The material beneath this line should be printed exactly, with its pictures omitted.

# SUPPLIED INFORMATION
►

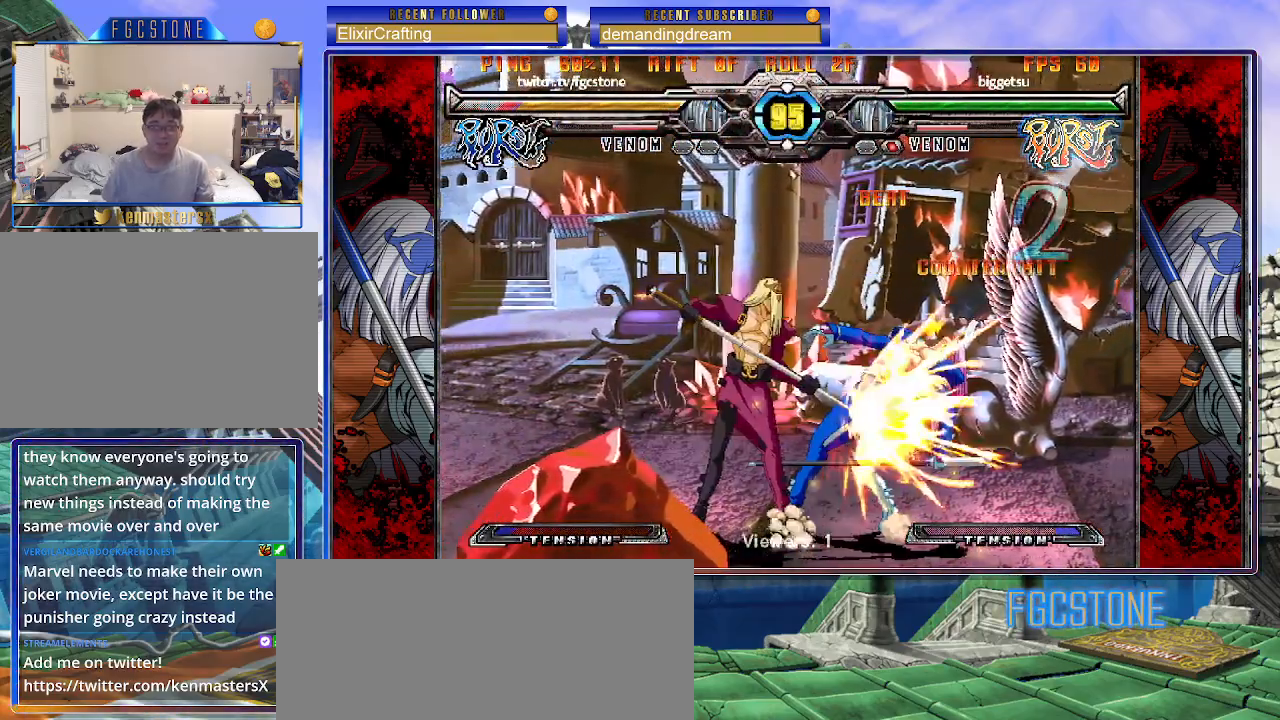
{"buttons": ["K", "S"], "left_stick": "down-right", "events": []}
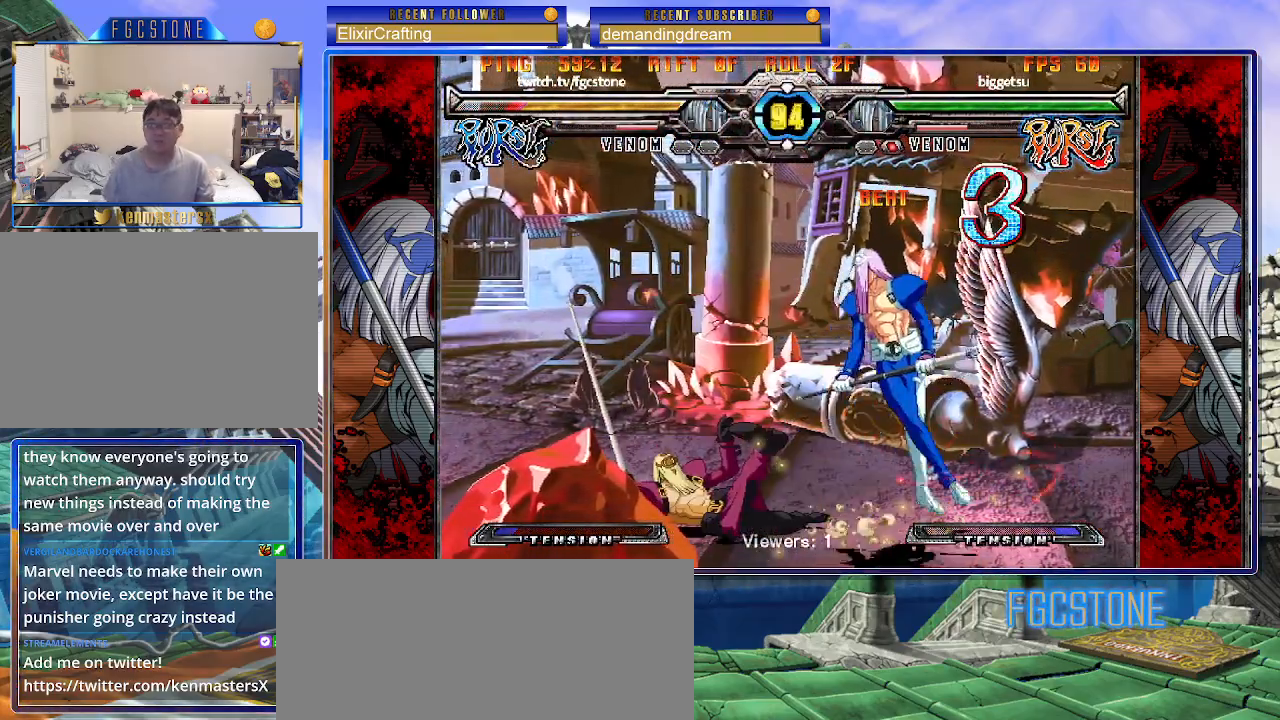
{"buttons": [], "left_stick": "down-right", "events": [[83, "K", "up"], [83, "S", "up"]]}
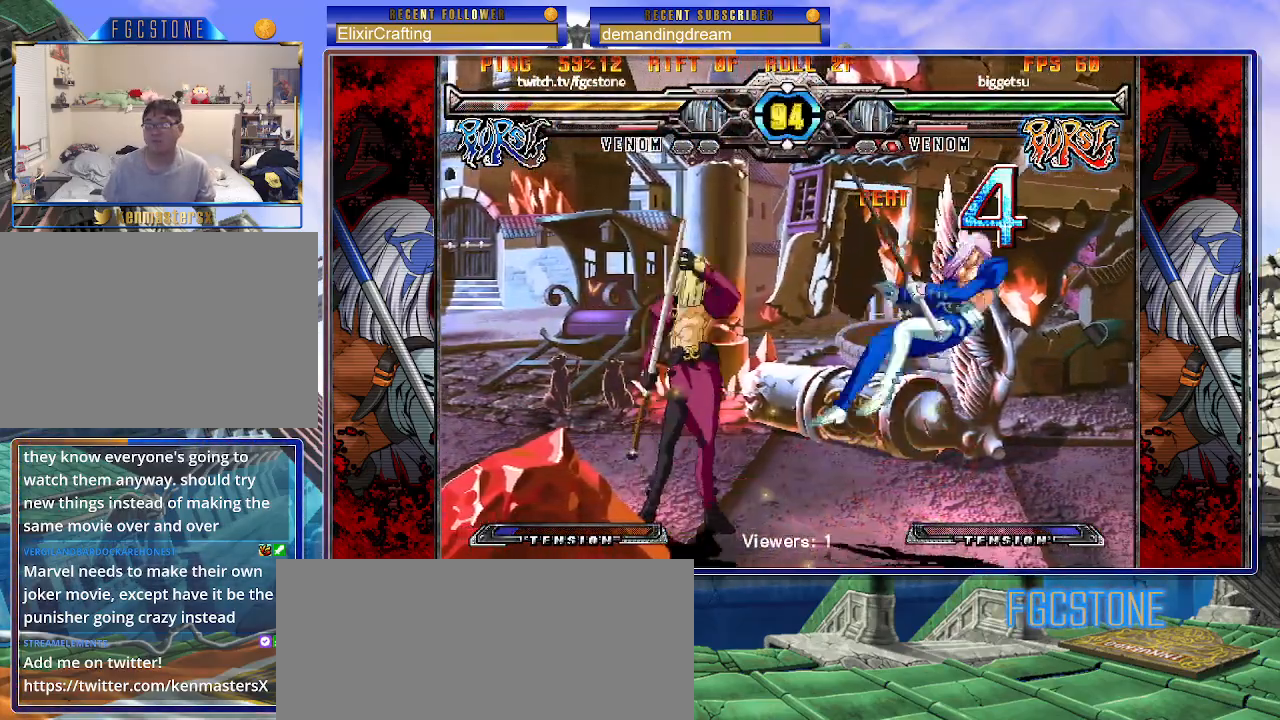
{"buttons": [], "left_stick": "down-right", "events": [[17, "K", "down"], [83, "S", "down"], [100, "P", "down"], [133, "K", "up"], [183, "K", "down"], [200, "S", "up"], [250, "P", "up"], [250, "S", "down"], [283, "K", "up"], [300, "K", "down"], [300, "P", "down"], [367, "S", "up"], [433, "K", "up"], [433, "P", "up"]]}
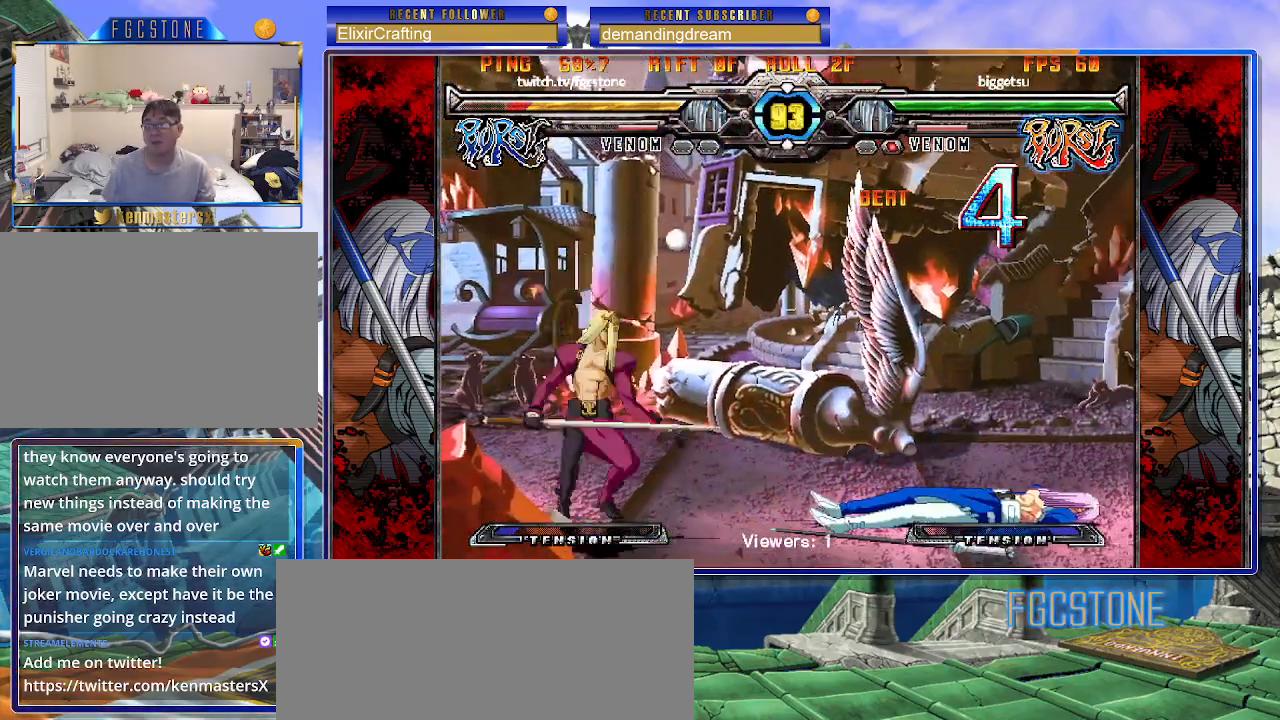
{"buttons": [], "left_stick": "right", "events": [[367, "left_stick", "right"]]}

◄

# EXPECTED OUTPUT
{"buttons": ["K", "S"], "left_stick": "down-right", "events": []}
{"buttons": [], "left_stick": "down-right", "events": [[83, "K", "up"], [83, "S", "up"]]}
{"buttons": [], "left_stick": "down-right", "events": [[17, "K", "down"], [83, "S", "down"], [100, "P", "down"], [133, "K", "up"], [183, "K", "down"], [200, "S", "up"], [250, "P", "up"], [250, "S", "down"], [283, "K", "up"], [300, "K", "down"], [300, "P", "down"], [367, "S", "up"], [433, "K", "up"], [433, "P", "up"]]}
{"buttons": [], "left_stick": "right", "events": [[367, "left_stick", "right"]]}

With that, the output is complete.